Exercise brief:
With the exception of the pictures, transcribe the entire listing exactly.
Dataset content section start
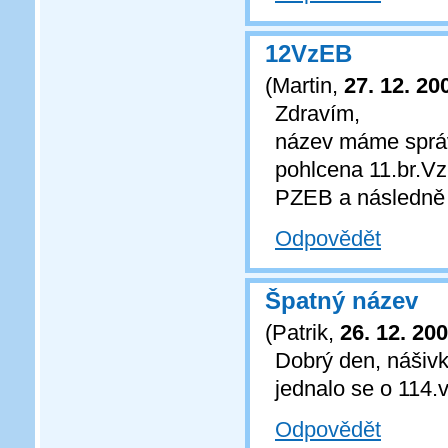
12VzEB
(
Martin
,
27. 12. 20
Zdravím,
název máme správ
pohlcena 11.br.V
PZEB a následně 
Odpovědět
Špatný název
(
Patrik
,
26. 12. 20
Dobrý den, náši
jednalo se o 114.
Odpovědět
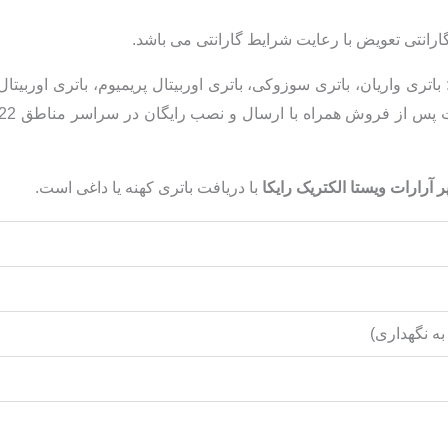
باتری واریان، باتری سوزوکی، باتری اوربیتال پریمیوم، باتری اوربیتال
با دریافت باتری کهنه یا داغی است.
به نگهداری)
Dataset content section end
Solution:
12VzEB
(
Martin
,
27. 12. 20
Zdravím,
název máme správ
pohlcena 11.br.V
PZEB a následně 
Odpovědět
Špatný název
(
Patrik
,
26. 12. 20
Dobrý den, náši
jednalo se o 114.
Odpovědět
باتری واریان، باتری سوزوکی، باتری اوربیتال پریمیوم، باتری اوربیتال
با دریافت باتری کهنه یا داغی است.
به نگهداری)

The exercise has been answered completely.